**** DOCUMENT EXTRACT

# Leaking Z31 tops



## NCSUracer (May 27, 2004)

the tops on my 85 are leaking where they meet the roof, they leak in the front and rear on both sides. I know that leaking t-tops is common but are there any solutions? I have heard of a local z shop that will replace both for $450 but i am not sure if that will completely fix the problem. any insight will help.


----------



## Zen31ZR (Mar 24, 2004)

Seems like just the seals have dried out over time is all. Mine have too. One solution I can think of right off the top of my head is to lightly rub a tiny bit of ATF into the rubber , it should make it swell a touch (don't use too much) and seal off those annoying leaks. If you use too much the old rubber may start to break down and shred and you'll be replacing them anyway.


----------



## '85 fairlady (May 1, 2004)

Mine leak to the only poblem is that nissan wants like $300 for the trim on the t-tops itself and $600 for every thing


----------



## NCSUracer (May 27, 2004)

Atf?


----------



## Zen31ZR (Mar 24, 2004)

NCSUracer said:


> Atf?


Automatic Transmission Fluid.


----------



## gremlinjp (May 25, 2004)

i had the same problem on my passenger side ttop. the place i found best for me was ebay. i spent 35 bucks on a passenger side top and it works great. if you have a turbo like i do it is going to be hard to find a top for, i just bought a non turbo one and they fit the same. the only differance is that the turbo trim is black and the non is crome. which can always be painted.


----------



## asleepz (Feb 24, 2004)

If I am not mistaken I think z31.com sells the gaskets


----------



## Kirbinator (Jul 27, 2004)

*T tops*



NCSUracer said:


> the tops on my 85 are leaking where they meet the roof, they leak in the front and rear on both sides. I know that leaking t-tops is common but are there any solutions? I have heard of a local z shop that will replace both for $450 but i am not sure if that will completely fix the problem. any insight will help.[/QUOTE VictoriaBritish.com has new seals very reasonably priced. have not tried them yet. you may want to give them a look


----------

********
**** RECORDED INFORMATION

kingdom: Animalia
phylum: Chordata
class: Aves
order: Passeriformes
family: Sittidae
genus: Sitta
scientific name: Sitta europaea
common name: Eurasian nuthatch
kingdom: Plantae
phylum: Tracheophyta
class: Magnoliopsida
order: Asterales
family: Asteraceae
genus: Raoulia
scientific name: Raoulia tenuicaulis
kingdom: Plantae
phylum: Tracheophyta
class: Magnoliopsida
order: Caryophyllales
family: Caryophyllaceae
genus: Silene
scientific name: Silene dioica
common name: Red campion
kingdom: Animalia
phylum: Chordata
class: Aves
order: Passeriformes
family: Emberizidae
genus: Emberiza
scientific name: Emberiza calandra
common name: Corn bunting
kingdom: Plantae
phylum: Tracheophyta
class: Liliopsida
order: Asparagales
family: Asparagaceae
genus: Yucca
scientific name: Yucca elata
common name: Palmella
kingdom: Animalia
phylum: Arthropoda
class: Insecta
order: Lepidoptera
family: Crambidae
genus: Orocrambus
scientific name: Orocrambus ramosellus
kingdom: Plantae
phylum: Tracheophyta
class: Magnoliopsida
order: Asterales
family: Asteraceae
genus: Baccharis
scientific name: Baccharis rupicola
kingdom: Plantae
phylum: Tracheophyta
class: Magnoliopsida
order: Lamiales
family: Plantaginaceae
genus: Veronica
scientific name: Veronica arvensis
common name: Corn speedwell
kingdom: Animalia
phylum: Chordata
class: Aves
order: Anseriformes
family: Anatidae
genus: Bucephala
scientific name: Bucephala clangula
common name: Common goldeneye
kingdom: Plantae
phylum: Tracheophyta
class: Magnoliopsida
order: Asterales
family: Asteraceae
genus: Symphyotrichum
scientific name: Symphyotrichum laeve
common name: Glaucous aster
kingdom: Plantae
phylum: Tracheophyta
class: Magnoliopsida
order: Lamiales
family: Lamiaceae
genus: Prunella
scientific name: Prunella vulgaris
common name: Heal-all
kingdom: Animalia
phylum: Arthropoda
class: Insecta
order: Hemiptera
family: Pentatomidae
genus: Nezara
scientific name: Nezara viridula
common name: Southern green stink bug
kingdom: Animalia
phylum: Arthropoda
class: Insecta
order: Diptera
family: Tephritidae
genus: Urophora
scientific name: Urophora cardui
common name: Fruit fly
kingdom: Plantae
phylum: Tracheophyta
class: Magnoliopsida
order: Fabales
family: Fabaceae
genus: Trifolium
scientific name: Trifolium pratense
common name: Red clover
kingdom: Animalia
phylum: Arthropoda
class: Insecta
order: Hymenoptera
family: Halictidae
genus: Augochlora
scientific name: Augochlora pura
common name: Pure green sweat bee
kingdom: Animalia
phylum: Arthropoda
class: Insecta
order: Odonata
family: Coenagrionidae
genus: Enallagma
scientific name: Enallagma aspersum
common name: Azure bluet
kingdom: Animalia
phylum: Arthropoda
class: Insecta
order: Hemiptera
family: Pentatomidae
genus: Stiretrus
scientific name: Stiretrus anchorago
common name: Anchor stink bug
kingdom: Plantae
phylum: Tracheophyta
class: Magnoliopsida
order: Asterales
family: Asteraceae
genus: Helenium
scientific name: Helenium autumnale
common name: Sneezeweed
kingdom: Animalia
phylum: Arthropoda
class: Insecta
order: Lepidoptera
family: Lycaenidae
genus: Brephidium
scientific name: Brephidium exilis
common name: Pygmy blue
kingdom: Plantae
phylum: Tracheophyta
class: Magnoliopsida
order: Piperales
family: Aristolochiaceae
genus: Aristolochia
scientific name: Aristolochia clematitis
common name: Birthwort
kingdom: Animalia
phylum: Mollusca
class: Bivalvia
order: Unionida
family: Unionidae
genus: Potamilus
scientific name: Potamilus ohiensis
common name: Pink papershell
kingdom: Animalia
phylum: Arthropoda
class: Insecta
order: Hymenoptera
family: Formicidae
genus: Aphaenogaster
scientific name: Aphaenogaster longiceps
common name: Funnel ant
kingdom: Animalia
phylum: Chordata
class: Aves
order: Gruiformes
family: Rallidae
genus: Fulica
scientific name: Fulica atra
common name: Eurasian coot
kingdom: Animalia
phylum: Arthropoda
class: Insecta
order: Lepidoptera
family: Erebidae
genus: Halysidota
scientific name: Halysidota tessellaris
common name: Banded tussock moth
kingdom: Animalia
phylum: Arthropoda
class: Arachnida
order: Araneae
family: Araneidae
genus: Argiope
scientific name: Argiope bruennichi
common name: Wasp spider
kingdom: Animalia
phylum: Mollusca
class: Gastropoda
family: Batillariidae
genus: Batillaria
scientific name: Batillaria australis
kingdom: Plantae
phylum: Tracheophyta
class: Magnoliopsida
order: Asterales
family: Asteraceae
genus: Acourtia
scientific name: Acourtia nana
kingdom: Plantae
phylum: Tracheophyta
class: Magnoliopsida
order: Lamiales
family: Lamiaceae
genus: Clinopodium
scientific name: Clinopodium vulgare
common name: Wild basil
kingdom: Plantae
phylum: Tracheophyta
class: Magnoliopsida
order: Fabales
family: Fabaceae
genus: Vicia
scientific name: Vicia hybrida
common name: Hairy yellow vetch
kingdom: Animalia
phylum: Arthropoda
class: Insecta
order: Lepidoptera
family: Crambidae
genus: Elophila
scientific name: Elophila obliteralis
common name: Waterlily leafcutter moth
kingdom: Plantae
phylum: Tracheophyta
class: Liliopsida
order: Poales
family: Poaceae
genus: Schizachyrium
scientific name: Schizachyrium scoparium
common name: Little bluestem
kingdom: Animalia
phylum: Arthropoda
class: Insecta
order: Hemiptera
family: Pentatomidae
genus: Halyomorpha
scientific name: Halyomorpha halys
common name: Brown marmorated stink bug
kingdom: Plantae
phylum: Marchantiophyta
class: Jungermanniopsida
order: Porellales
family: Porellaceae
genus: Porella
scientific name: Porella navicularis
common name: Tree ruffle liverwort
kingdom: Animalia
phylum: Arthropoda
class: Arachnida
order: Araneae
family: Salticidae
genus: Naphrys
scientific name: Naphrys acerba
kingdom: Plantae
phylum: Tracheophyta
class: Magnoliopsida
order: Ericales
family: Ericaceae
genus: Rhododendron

********

WRITTEN TASK
From the Z31 T-top thread, give the text between "i had the same" and "always be painted.", inclusive, swapping every "passenger side" for "driver side".

OUTPUT OF THE TASK
i had the same problem on my driver side ttop. the place i found best for me was ebay. i spent 35 bucks on a driver side top and it works great. if you have a turbo like i do it is going to be hard to find a top for, i just bought a non turbo one and they fit the same. the only differance is that the turbo trim is black and the non is crome. which can always be painted.